(Hardware design source files)

========

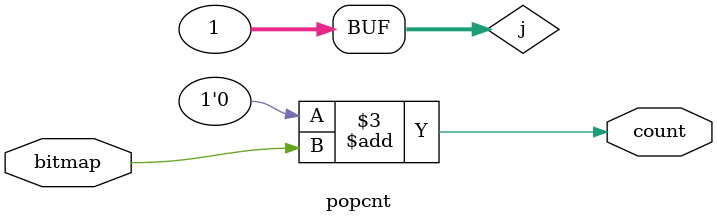
<source format=v>
/*
Copyright 2021 GaoZiBo <diyer175@hotmail.com>
Powered by YSYX https://oscpu.github.io/ysyx

Licensed under The MIT License (MIT).
-------------------------------------
Permission is hereby granted, free of charge, to any person obtaining a copy of
this software and associated documentation files (the "Software"), to deal in
the Software without restriction, including without limitation the rights to
use, copy, modify, merge, publish, distribute, sublicense, and/or sell copies of
the Software, and to permit persons to whom the Software is furnished to do so,
subject to the following conditions:

The above copyright notice and this permission notice shall be included in all
copies or substantial portions of the Software.

THE SOFTWARE IS PROVIDED "AS IS", WITHOUT WARRANTY OF ANY KIND, EXPRESS OR
IMPLIED,INCLUDING BUT NOT LIMITED TO THE WARRANTIES OF MERCHANTABILITY, FITNESS
FOR A PARTICULAR PURPOSE AND NONINFRINGEMENT. IN NO EVENT SHALL THE AUTHORS OR
COPYRIGHT HOLDERS BE LIABLE FOR ANY CLAIM, DAMAGES OR OTHER LIABILITY, WHETHER
IN AN ACTION OF CONTRACT, TORT OR OTHERWISE, ARISING FROM, OUT OF OR IN
CONNECTION WITH THE SOFTWARE OR THE USE OR OTHER DEALINGS IN THE SOFTWARE.
 */

`include "ncpu64k_config.vh"

module popcnt
#(
   parameter P_DW = 0
)
(
   input [(1<<P_DW)-1:0] bitmap,
   output reg [P_DW:0] count
);
   integer j;
   
   // Adder chain
   always @(*)
      begin
         count = 'b0;
         for(j=0;j<(1<<P_DW);j=j+1)
            count = count + {{P_DW{1'b0}}, bitmap[j]};
      end

endmodule

</source>
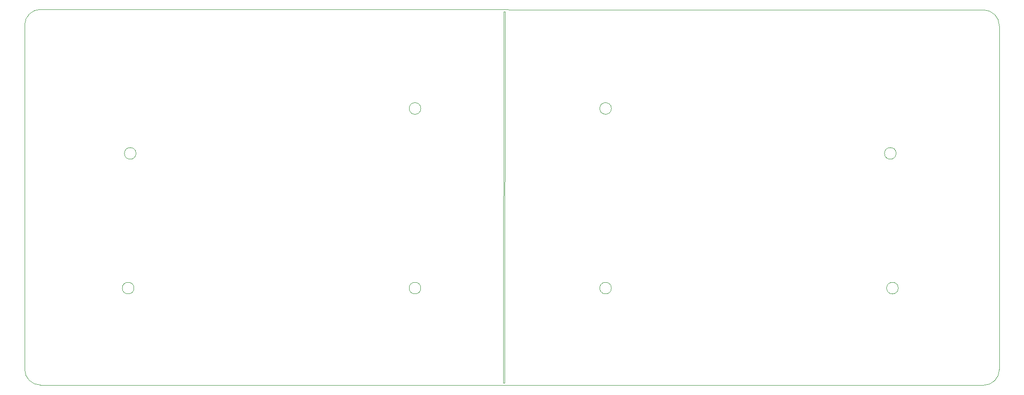
<source format=gbr>
%TF.GenerationSoftware,KiCad,Pcbnew,7.0.2-0*%
%TF.CreationDate,2024-11-09T14:05:59-05:00*%
%TF.ProjectId,PCB,5043422e-6b69-4636-9164-5f7063625858,rev?*%
%TF.SameCoordinates,Original*%
%TF.FileFunction,Profile,NP*%
%FSLAX46Y46*%
G04 Gerber Fmt 4.6, Leading zero omitted, Abs format (unit mm)*
G04 Created by KiCad (PCBNEW 7.0.2-0) date 2024-11-09 14:05:59*
%MOMM*%
%LPD*%
G01*
G04 APERTURE LIST*
%TA.AperFunction,Profile*%
%ADD10C,0.100000*%
%TD*%
G04 APERTURE END LIST*
D10*
X206400000Y-23850000D02*
X28250000Y-23749584D01*
X209400000Y-26850000D02*
G75*
G03*
X206400000Y-23850000I-3000000J0D01*
G01*
X189900000Y-51000000D02*
G75*
G03*
X189900000Y-51000000I-1100000J0D01*
G01*
X115700000Y-94450000D02*
X115750000Y-24150000D01*
X100100000Y-76500000D02*
G75*
G03*
X100100000Y-76500000I-1100000J0D01*
G01*
X25250000Y-91850000D02*
G75*
G03*
X28250000Y-94850000I3000000J0D01*
G01*
X209400000Y-91900000D02*
X209400000Y-26850000D01*
X100100000Y-42500000D02*
G75*
G03*
X100100000Y-42500000I-1100000J0D01*
G01*
X28250000Y-94850000D02*
X206400000Y-94900000D01*
X115950000Y-89100000D02*
X115950000Y-94450000D01*
X136100000Y-42500000D02*
G75*
G03*
X136100000Y-42500000I-1100000J0D01*
G01*
X115750000Y-24150000D02*
X116000000Y-24150000D01*
X46300000Y-51000000D02*
G75*
G03*
X46300000Y-51000000I-1100000J0D01*
G01*
X28250000Y-23749585D02*
G75*
G03*
X25250002Y-26700000I0J-3000415D01*
G01*
X136100000Y-76500000D02*
G75*
G03*
X136100000Y-76500000I-1100000J0D01*
G01*
X115950000Y-94450000D02*
X115700000Y-94450000D01*
X25250001Y-26700000D02*
X25250000Y-91850000D01*
X190300000Y-76500000D02*
G75*
G03*
X190300000Y-76500000I-1100000J0D01*
G01*
X45900000Y-76500000D02*
G75*
G03*
X45900000Y-76500000I-1100000J0D01*
G01*
X116000000Y-24150000D02*
X115950000Y-89100000D01*
X206400000Y-94900000D02*
G75*
G03*
X209400000Y-91900000I0J3000000D01*
G01*
M02*

</source>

========

§ Try it: Transcribe every line from the records above without alteration, and leave out the images.

§ Exercise answer:
<source format=v>
/*
Copyright 2021 GaoZiBo <diyer175@hotmail.com>
Powered by YSYX https://oscpu.github.io/ysyx

Licensed under The MIT License (MIT).
-------------------------------------
Permission is hereby granted, free of charge, to any person obtaining a copy of
this software and associated documentation files (the "Software"), to deal in
the Software without restriction, including without limitation the rights to
use, copy, modify, merge, publish, distribute, sublicense, and/or sell copies of
the Software, and to permit persons to whom the Software is furnished to do so,
subject to the following conditions:

The above copyright notice and this permission notice shall be included in all
copies or substantial portions of the Software.

THE SOFTWARE IS PROVIDED "AS IS", WITHOUT WARRANTY OF ANY KIND, EXPRESS OR
IMPLIED,INCLUDING BUT NOT LIMITED TO THE WARRANTIES OF MERCHANTABILITY, FITNESS
FOR A PARTICULAR PURPOSE AND NONINFRINGEMENT. IN NO EVENT SHALL THE AUTHORS OR
COPYRIGHT HOLDERS BE LIABLE FOR ANY CLAIM, DAMAGES OR OTHER LIABILITY, WHETHER
IN AN ACTION OF CONTRACT, TORT OR OTHERWISE, ARISING FROM, OUT OF OR IN
CONNECTION WITH THE SOFTWARE OR THE USE OR OTHER DEALINGS IN THE SOFTWARE.
 */

`include "ncpu64k_config.vh"

module popcnt
#(
   parameter P_DW = 0
)
(
   input [(1<<P_DW)-1:0] bitmap,
   output reg [P_DW:0] count
);
   integer j;
   
   // Adder chain
   always @(*)
      begin
         count = 'b0;
         for(j=0;j<(1<<P_DW);j=j+1)
            count = count + {{P_DW{1'b0}}, bitmap[j]};
      end

endmodule

</source>
<source format=gbr>
%TF.GenerationSoftware,KiCad,Pcbnew,7.0.2-0*%
%TF.CreationDate,2024-11-09T14:05:59-05:00*%
%TF.ProjectId,PCB,5043422e-6b69-4636-9164-5f7063625858,rev?*%
%TF.SameCoordinates,Original*%
%TF.FileFunction,Profile,NP*%
%FSLAX46Y46*%
G04 Gerber Fmt 4.6, Leading zero omitted, Abs format (unit mm)*
G04 Created by KiCad (PCBNEW 7.0.2-0) date 2024-11-09 14:05:59*
%MOMM*%
%LPD*%
G01*
G04 APERTURE LIST*
%TA.AperFunction,Profile*%
%ADD10C,0.100000*%
%TD*%
G04 APERTURE END LIST*
D10*
X206400000Y-23850000D02*
X28250000Y-23749584D01*
X209400000Y-26850000D02*
G75*
G03*
X206400000Y-23850000I-3000000J0D01*
G01*
X189900000Y-51000000D02*
G75*
G03*
X189900000Y-51000000I-1100000J0D01*
G01*
X115700000Y-94450000D02*
X115750000Y-24150000D01*
X100100000Y-76500000D02*
G75*
G03*
X100100000Y-76500000I-1100000J0D01*
G01*
X25250000Y-91850000D02*
G75*
G03*
X28250000Y-94850000I3000000J0D01*
G01*
X209400000Y-91900000D02*
X209400000Y-26850000D01*
X100100000Y-42500000D02*
G75*
G03*
X100100000Y-42500000I-1100000J0D01*
G01*
X28250000Y-94850000D02*
X206400000Y-94900000D01*
X115950000Y-89100000D02*
X115950000Y-94450000D01*
X136100000Y-42500000D02*
G75*
G03*
X136100000Y-42500000I-1100000J0D01*
G01*
X115750000Y-24150000D02*
X116000000Y-24150000D01*
X46300000Y-51000000D02*
G75*
G03*
X46300000Y-51000000I-1100000J0D01*
G01*
X28250000Y-23749585D02*
G75*
G03*
X25250002Y-26700000I0J-3000415D01*
G01*
X136100000Y-76500000D02*
G75*
G03*
X136100000Y-76500000I-1100000J0D01*
G01*
X115950000Y-94450000D02*
X115700000Y-94450000D01*
X25250001Y-26700000D02*
X25250000Y-91850000D01*
X190300000Y-76500000D02*
G75*
G03*
X190300000Y-76500000I-1100000J0D01*
G01*
X45900000Y-76500000D02*
G75*
G03*
X45900000Y-76500000I-1100000J0D01*
G01*
X116000000Y-24150000D02*
X115950000Y-89100000D01*
X206400000Y-94900000D02*
G75*
G03*
X209400000Y-91900000I0J3000000D01*
G01*
M02*

</source>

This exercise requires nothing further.